Hovermap: From DJI Add-On to a Product Line Deployed Across 40 Countries
Emesent was founded in 2018 by Stefan Hrabar and Farid Kendoul, who commercialised CSIRO robotics research into Hovermap — a LiDAR mapping and autonomous flight payload that enables drones to navigate and scan underground mines and tunnels autonomously where GPS fails and human entry is hazardous.
The product found immediate market traction. Hovermap is now deployed across more than 200 mine sites worldwide and is treated as mission-critical equipment by operators including Rio Tinto, BHP, and Glencore. The hardware is airframe-agnostic: it launched on DJI platforms and is now also available for US-manufactured platforms such as the Freefly Astro, which gains full obstacle-avoidance capability through the Hovermap integration.
Funding milestones mirror the company's growth. Intelligence community strategic investor In-Q-Tel backed Emesent in 2020. In 2022, a $32 million Series A led by Perennial Partners, with Tiger Global and TELUS Ventures participating, followed. Hrabar, who led the company through the Series A, now serves as Chief Strategy Officer, while Miller leads as CEO. The product line has since expanded to include the Hovermap STX payload, the GX1 integrated SLAM scanner, the Aura data software suite, and the Cortex AI autonomy system, serving customers in more than 40 countries.
Defence Demand Pushes Emesent Beyond Its Mining Roots
Construction and mining remain Emesent's two largest verticals, but the company told Forbes Australia that defence reconnaissance has become the fastest-growing opportunity since the Series A, and that a portion of the new capital will be directed toward meeting the resulting capacity pressure.
"We need to grow our factory capacity to meet demand," CFO David Nucifora told Forbes Australia, citing parallel growth in both the defence and core industrial businesses.
Traction in defence is documented rather than aspirational. In April 2026, the US Army selected Hovermap as one of six winners at its xTech|Live competition held in Miami. Emesent demonstrated the system's ability to deliver real-time 3D situational awareness for infantry operating in GPS-denied, smoke-filled environments. The same SLAM technology capable of scanning underground mining faces maps combat structures or disaster-recovery sites with equal fidelity.
Analysis
Placing this deal alongside Washington's approach makes the contrast stark. The Pentagon has been forcing a domestic industrial base into existence by taking equity stakes in drone start-ups; FCC Covered List designations have forced companies like Westmag to rebuild severed motor supply chains from scratch. The US strategy is to ban the competition first and then scramble to subsidise alternatives. Australia's strategy, at least in this case, is more direct: find the company that is already winning on merit, and lend it money to keep scaling.

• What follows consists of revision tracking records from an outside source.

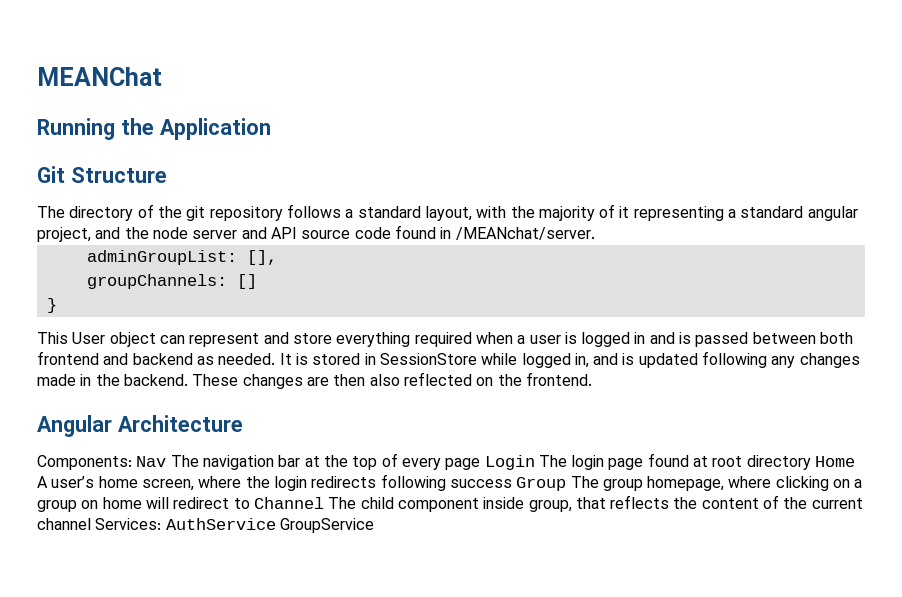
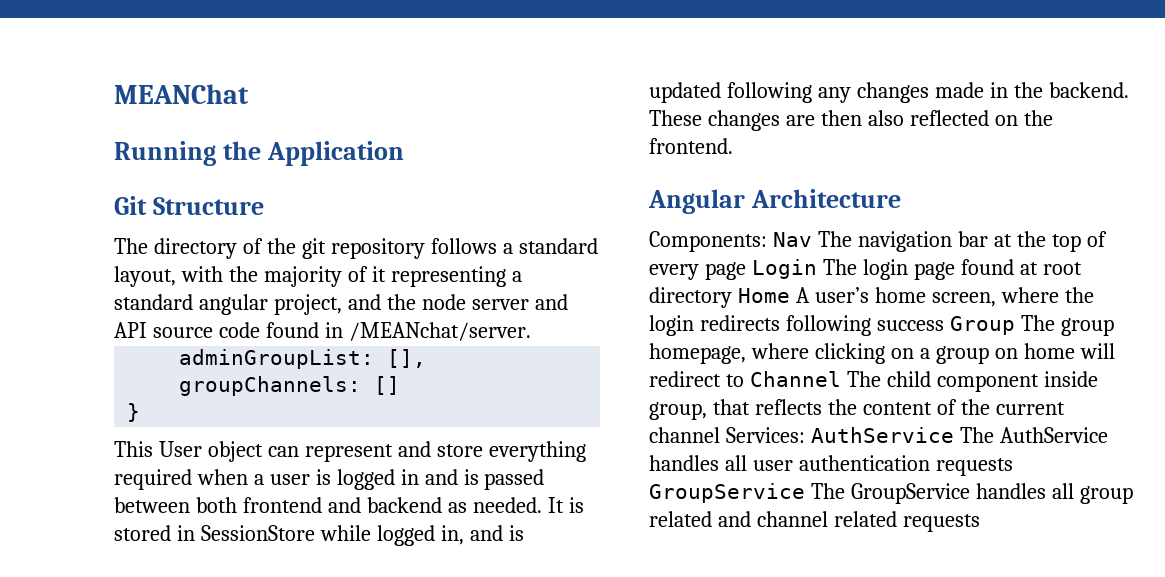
[279,518,374,533] GroupService -> [959,427,1108,443] [649,455,1013,476] [649,483,1133,504] [649,511,980,532] The AuthService handles all user authentication requests GroupService The GroupService handles all group related and channel related requests

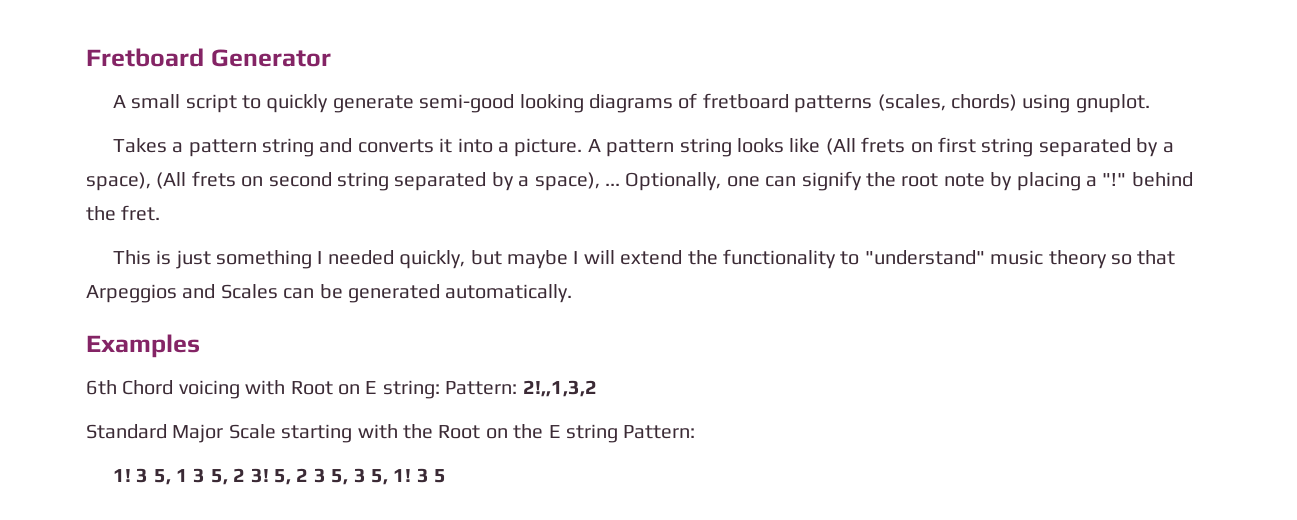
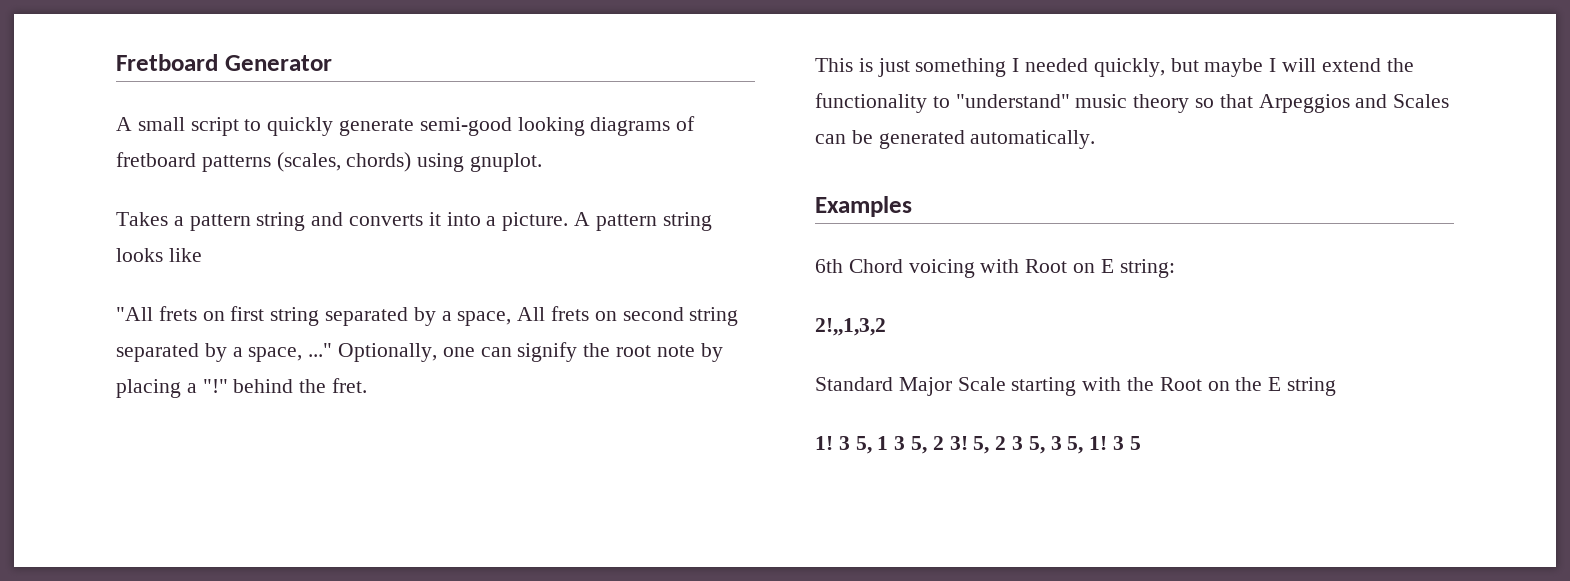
[825,138,856,155] (All -> [116,307,153,321] // "All
[86,172,187,191] space), (All -> [457,307,546,326] space, All
[534,172,620,191] space), ... -> [248,343,333,362] space, ..."
[445,381,518,395] Pattern: -> (1175, 268) //
[623,425,696,439] Pattern: -> (1337, 386) none

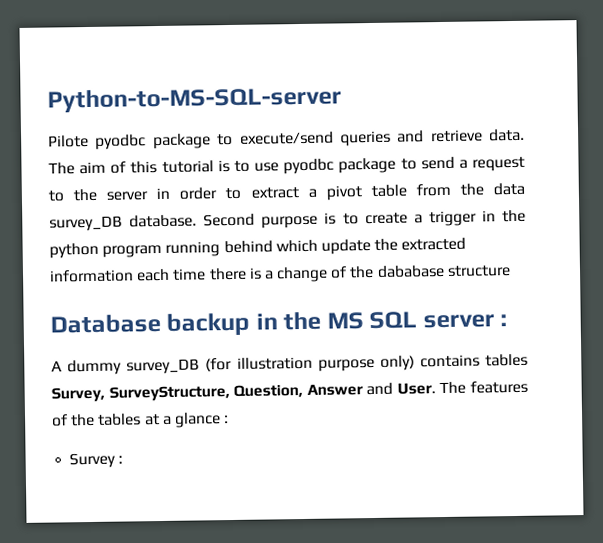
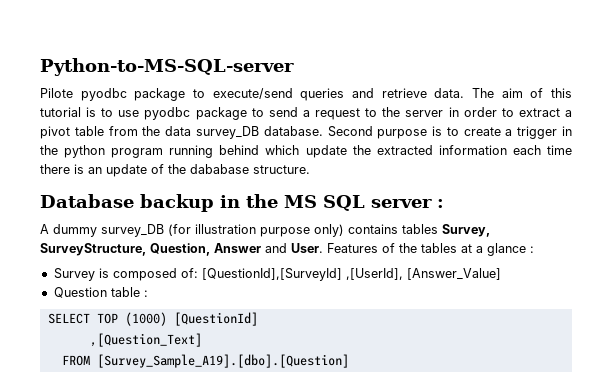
[263,266,329,283] a change -> [88,164,147,177] an update
[446,265,511,277] structure -> [253,165,310,174] structure.
[439,380,528,395] The features -> [327,243,378,253] Features
[118,455,124,464] : -> [98,268,501,281] [53,287,148,298] [47,312,258,326] [89,333,202,347] [61,354,349,368] is composed of: [QuestionId],[SurveyId] ,[UserId], [Answer_Value] // Question table : // SELECT TOP (1000) [QuestionId] // ,[Question_Text] // FROM [Survey_Sample_A19].[dbo].[Question]

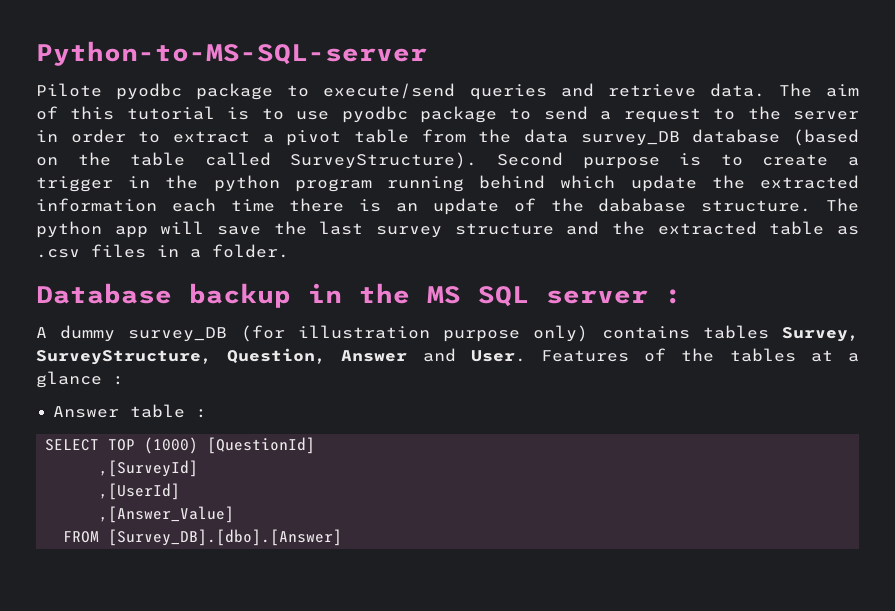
[263,126,323,136] database. -> [692,129,859,146] [36,152,478,169] database (based on the table called SurveyStructure).
(310, 169) none -> [826,198,860,212] [36,221,859,238] [36,244,289,258] The python app will save the last survey structure and the extracted table as .csv files in a folder.
[53,268,501,281] [53,287,107,298] Survey is composed of: [QuestionId],[SurveyId] ,[UserId], [Answer_Value] // Question -> [53,406,120,418] Answer
[89,333,202,347] ,[Question_Text] -> [99,460,199,477] [99,483,181,500] [99,506,235,523] ,[SurveyId] // ,[UserId] // ,[Answer_Value]
[96,354,349,368] [Survey_Sample_A19].[dbo].[Question] -> [108,529,343,546] [Survey_DB].[dbo].[Answer]

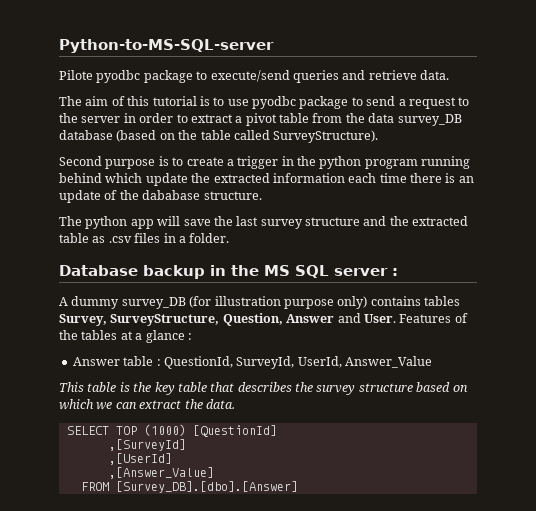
(765, 90) none -> (449, 75) //
(478, 160) none -> (379, 136) //
(812, 206) none -> (262, 195) //
(208, 413) none -> [163,356,432,369] [59,382,468,395] [59,399,235,410] QuestionId, SurveyId, UserId, Answer_Value // This table is the key table that describes the survey structure based on which we can extract the data.

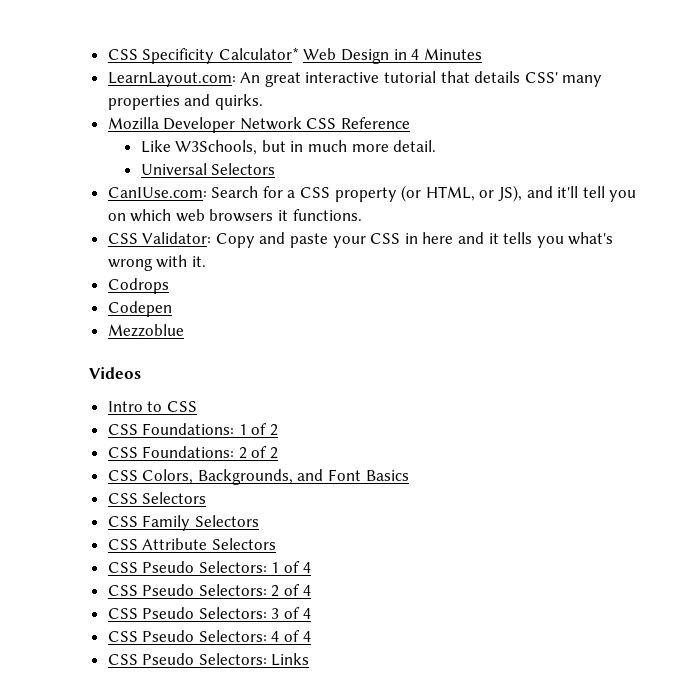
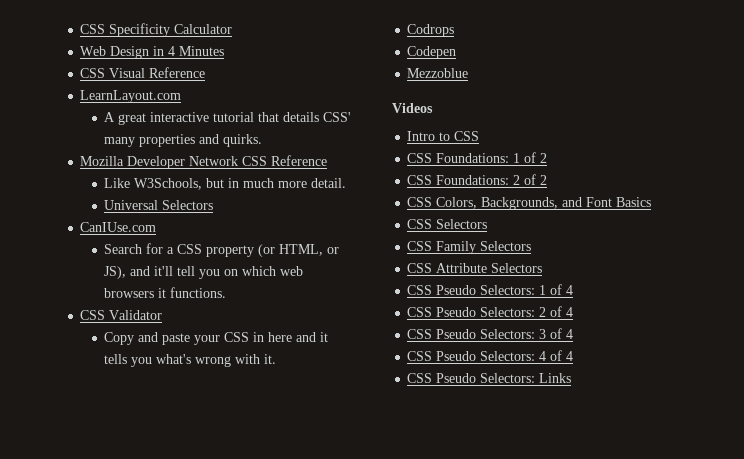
[218,47,299,60] Calculator* -> [174,24,233,34] Calculator //
[107,72,261,87] LearnLayout.com: An -> [80,67,206,78] [80,90,182,103] [104,112,116,122] CSS Visual Reference // LearnLayout.com // A
[107,187,207,198] CanIUse.com: -> [80,222,157,232] CanIUse.com //
[142,232,212,244] Validator: -> [109,310,163,320] Validator //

Emesent's merit case is solid. It has outcompeted every rival at GPS-denied mapping to earn deployments at 200-plus mine sites globally, and some of the early validation work was done on DJI airframes. Canberra evidently sees no shame in that history, because the frame was never the point — the intelligence layer above it is. That is why this round centres on Cortex AI and Aura rather than another hardware revision. The durable business is in autonomy and data, not hardware. By comparison, Skydio's $4.4 billion valuation rests in considerable part on regulatory moats rather than pure product competitiveness.
The cautionary note, however, is real. Government-led capital carries government-grade risk: the Australian federal government launched the first statutory review of the NRFC just days before this deal was announced, assessing whether the fund is still meeting its mandate. Watch whether that review endorses the venture debt model or constrains it. If the model survives, Emesent becomes a reference case for how a mid-sized allied nation can build sovereign drone capability without resorting to protectionism — and that is a model that will attract close study well beyond Australia.